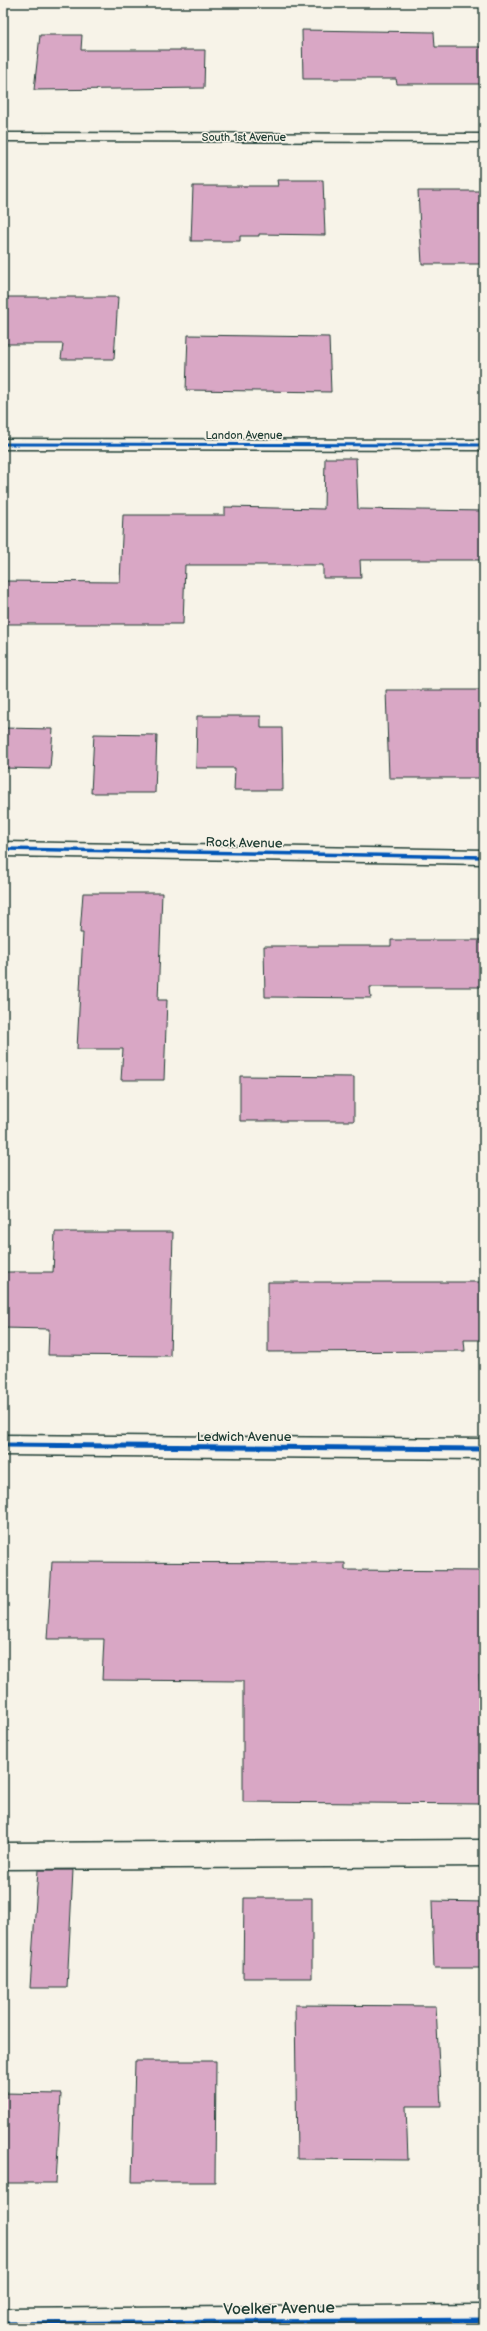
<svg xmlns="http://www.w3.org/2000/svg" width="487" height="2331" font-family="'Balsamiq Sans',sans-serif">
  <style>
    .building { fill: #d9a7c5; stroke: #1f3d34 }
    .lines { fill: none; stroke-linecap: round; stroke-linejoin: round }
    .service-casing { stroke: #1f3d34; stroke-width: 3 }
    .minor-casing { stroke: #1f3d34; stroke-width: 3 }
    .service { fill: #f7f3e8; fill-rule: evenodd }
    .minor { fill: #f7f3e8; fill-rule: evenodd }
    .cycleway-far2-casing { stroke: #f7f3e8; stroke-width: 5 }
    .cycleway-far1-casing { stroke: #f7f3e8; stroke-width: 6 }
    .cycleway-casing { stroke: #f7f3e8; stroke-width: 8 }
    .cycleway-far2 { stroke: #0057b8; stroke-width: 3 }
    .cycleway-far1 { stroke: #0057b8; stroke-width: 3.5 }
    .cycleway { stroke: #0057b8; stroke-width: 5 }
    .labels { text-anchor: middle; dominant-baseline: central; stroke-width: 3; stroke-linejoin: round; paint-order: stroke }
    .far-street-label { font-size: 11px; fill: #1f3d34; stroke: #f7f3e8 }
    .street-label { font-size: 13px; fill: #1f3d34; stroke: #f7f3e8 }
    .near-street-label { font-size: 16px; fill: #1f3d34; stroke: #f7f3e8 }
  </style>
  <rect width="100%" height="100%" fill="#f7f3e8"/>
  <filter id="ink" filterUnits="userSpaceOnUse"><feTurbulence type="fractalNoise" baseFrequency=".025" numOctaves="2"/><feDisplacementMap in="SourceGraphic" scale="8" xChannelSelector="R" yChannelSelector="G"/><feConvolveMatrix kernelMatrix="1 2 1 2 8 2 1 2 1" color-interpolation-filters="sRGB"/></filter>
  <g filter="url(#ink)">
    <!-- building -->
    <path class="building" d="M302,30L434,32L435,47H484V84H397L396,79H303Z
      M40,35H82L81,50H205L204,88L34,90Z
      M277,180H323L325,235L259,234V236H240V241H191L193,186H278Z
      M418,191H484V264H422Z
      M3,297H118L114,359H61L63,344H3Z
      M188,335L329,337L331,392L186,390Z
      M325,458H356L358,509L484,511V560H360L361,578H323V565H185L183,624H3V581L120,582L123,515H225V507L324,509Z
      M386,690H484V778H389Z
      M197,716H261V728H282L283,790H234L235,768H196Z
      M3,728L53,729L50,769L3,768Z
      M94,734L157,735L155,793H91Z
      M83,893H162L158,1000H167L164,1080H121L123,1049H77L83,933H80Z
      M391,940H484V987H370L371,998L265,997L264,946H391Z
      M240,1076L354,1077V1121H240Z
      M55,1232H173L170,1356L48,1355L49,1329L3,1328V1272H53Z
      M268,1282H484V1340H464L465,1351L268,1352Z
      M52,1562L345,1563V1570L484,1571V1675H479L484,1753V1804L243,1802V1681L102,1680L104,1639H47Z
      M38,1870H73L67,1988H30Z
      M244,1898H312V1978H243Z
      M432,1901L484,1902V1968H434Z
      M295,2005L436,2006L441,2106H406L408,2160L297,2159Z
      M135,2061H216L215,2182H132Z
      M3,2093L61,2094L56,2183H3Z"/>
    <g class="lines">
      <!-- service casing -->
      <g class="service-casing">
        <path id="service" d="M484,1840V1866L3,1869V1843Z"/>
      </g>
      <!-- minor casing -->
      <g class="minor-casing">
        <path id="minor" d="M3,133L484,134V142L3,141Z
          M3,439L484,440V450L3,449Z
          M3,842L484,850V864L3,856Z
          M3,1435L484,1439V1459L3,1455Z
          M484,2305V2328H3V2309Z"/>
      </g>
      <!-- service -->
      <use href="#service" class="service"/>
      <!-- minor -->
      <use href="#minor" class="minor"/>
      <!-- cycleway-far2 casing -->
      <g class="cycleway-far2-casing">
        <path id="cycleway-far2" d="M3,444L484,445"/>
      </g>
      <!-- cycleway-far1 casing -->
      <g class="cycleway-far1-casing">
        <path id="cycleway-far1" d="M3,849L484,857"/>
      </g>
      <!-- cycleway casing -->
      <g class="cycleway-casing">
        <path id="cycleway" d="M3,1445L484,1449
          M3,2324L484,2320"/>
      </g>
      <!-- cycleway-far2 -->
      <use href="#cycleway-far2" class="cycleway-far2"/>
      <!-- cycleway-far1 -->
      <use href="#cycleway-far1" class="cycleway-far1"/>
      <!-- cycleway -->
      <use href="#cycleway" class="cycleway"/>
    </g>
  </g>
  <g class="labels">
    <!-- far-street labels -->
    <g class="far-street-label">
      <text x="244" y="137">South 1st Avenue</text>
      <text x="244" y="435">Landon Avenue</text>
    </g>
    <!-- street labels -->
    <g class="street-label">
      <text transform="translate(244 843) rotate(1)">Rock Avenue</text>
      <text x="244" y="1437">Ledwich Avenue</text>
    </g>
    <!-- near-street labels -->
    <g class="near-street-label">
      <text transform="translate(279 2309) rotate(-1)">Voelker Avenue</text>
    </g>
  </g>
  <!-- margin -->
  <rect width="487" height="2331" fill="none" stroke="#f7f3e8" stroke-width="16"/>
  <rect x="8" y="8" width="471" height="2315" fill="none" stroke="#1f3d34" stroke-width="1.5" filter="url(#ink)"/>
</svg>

※

• ACTIVITY:
What is wanted is a copy of every line in the listing that includes the word "lines".

• REPLY TO THE EXERCISE:
    .lines { fill: none; stroke-linecap: round; stroke-linejoin: round }
    <g class="lines">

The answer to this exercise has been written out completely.